Falsch verstandene Freiheit

Das Beispiel Impfpflicht
von Susanne Schaper

Mitte März waren allein in Leipzig offiziell 54 Menschen an Masern erkrankt, eine verhältnismäßig hohe Zahl. Sofort schrillten die Alarmglocken bei den zuständigen Ämtern und Institutionen. So beklagten die etwa 500 Teilnehmer des 21. Impftages am 11. März in Leipzig, dass bei einer Reihe von Krankheiten der so genannte Herdenschutz in Sachsen nicht erreicht werde, weil die Durchimpfungsrate viel zu niedrig sei. Den Empfehlungen der Sächsischen Impfkommission werde nicht ausreichend gefolgt.

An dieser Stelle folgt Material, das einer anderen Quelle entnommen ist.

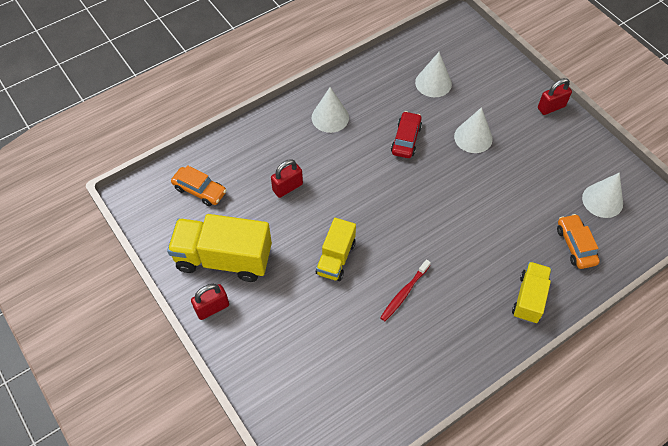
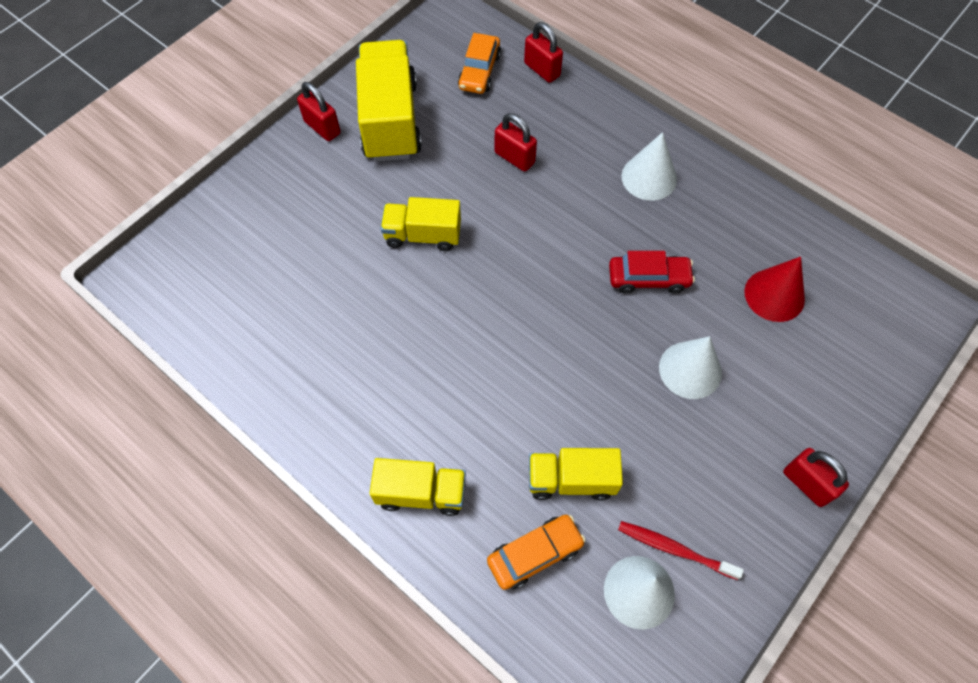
camera: 75 degrees right, 5 degrees up
red toothbrush [380,259,431,321] -> red toothbrush moved to [618,521,744,580]
white cone [415,52,452,97] -> red cone [745,257,805,322]
none -> red padlock [524,22,563,83]
none -> yellow truck [529,448,623,501]

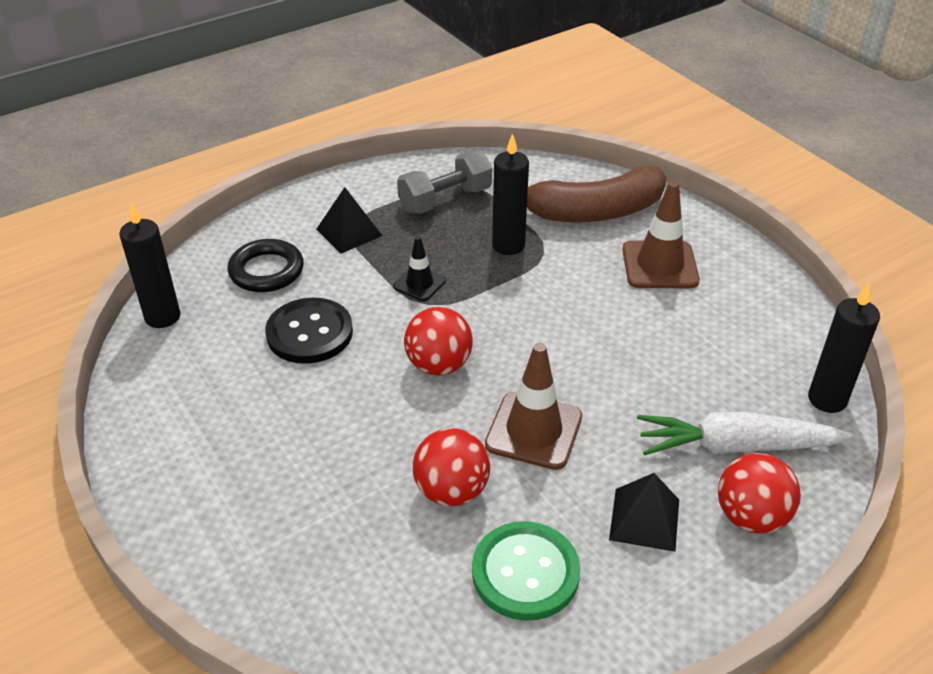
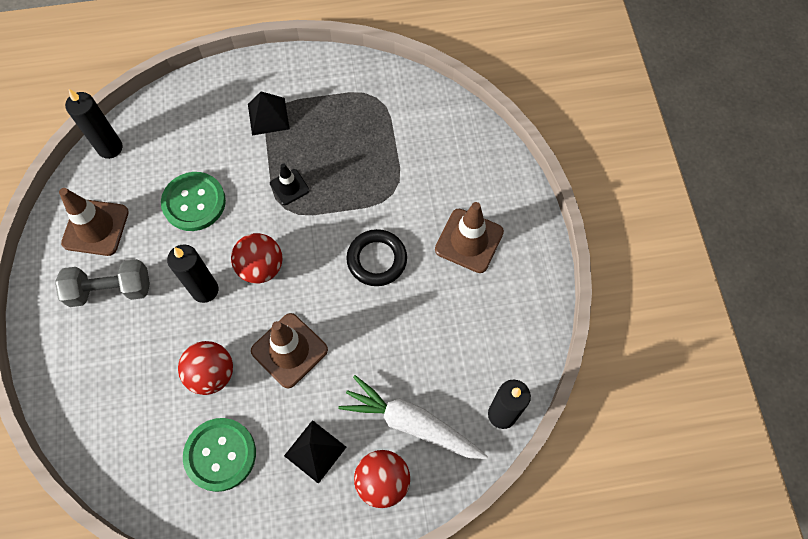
camera: 25 degrees right, 25 degrees up
black ring [227,239,304,292] -> black ring moved to [346,229,407,286]
black button [265,298,353,364] -> green button [161,172,226,231]
grey dumbbell [397,151,492,214] -> grey dumbbell moved to [55,259,150,307]
black candle [492,133,529,255] -> black candle moved to [167,245,219,303]
brown banana [527,165,666,223] -> none
none -> brown traffic cone [59,188,129,256]

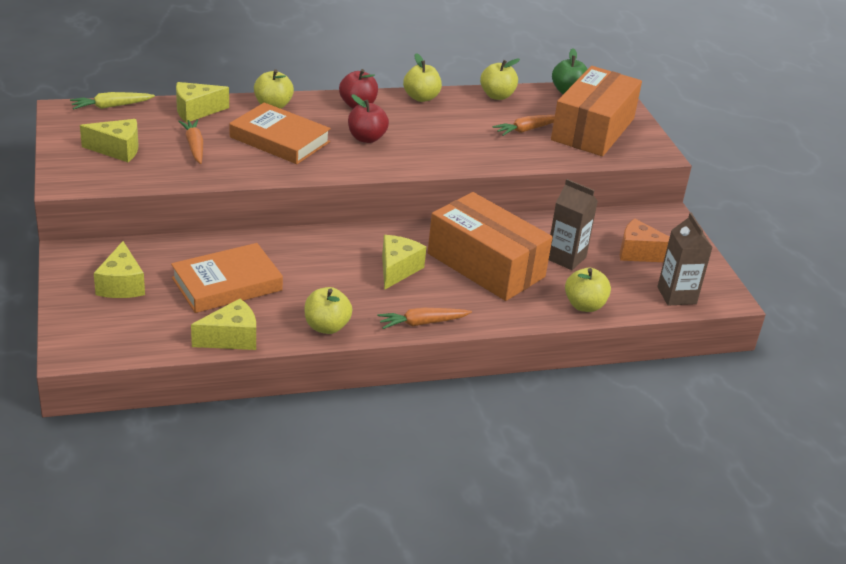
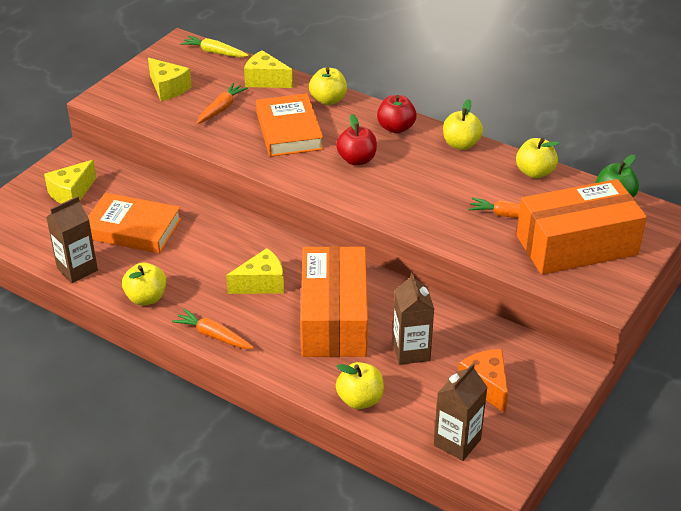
camera: 50 degrees right, 5 degrees up
yellow cheese [191,299,256,350] -> brown carton [46,196,98,283]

Was tut die sächsische Staatsregierung?

Zunächst attestiert die Staatsregierung scheinbare Erfolge. Die Lage in Sachsen sei immer noch besser als im Bundesdurchschnitt. Das verwundert freilich nicht, wirkt doch hier das höhere Impfbewusstsein aus DDR-Zeiten immer noch nach. Dann folgen die üblichen Appelle an die Vernunft der Menschen. Dies werde durch Informationsmaterialien und Plakatkampagnen der Staatsregierung unterstützt. Außerdem müssten eventuelle Neuregelungen auf Bundesebene getroffen werden, und hier sei nichts in Sicht. Allerdings werden bislang nicht einmal die Möglichkeiten ausgeschöpft, um die Durchimpfungsrate zumindest bei Kindern und Jugendlichen anzuheben. So hätten Kindertagesstätten oder Schulen kein Recht zur Kontrolle des Impfstatus, zumal dies in den entsprechenden Gesetzen nicht verankert sei. Es dürfe nicht in die Verantwortung der Eltern für ihre Kinder eingegriffen werden.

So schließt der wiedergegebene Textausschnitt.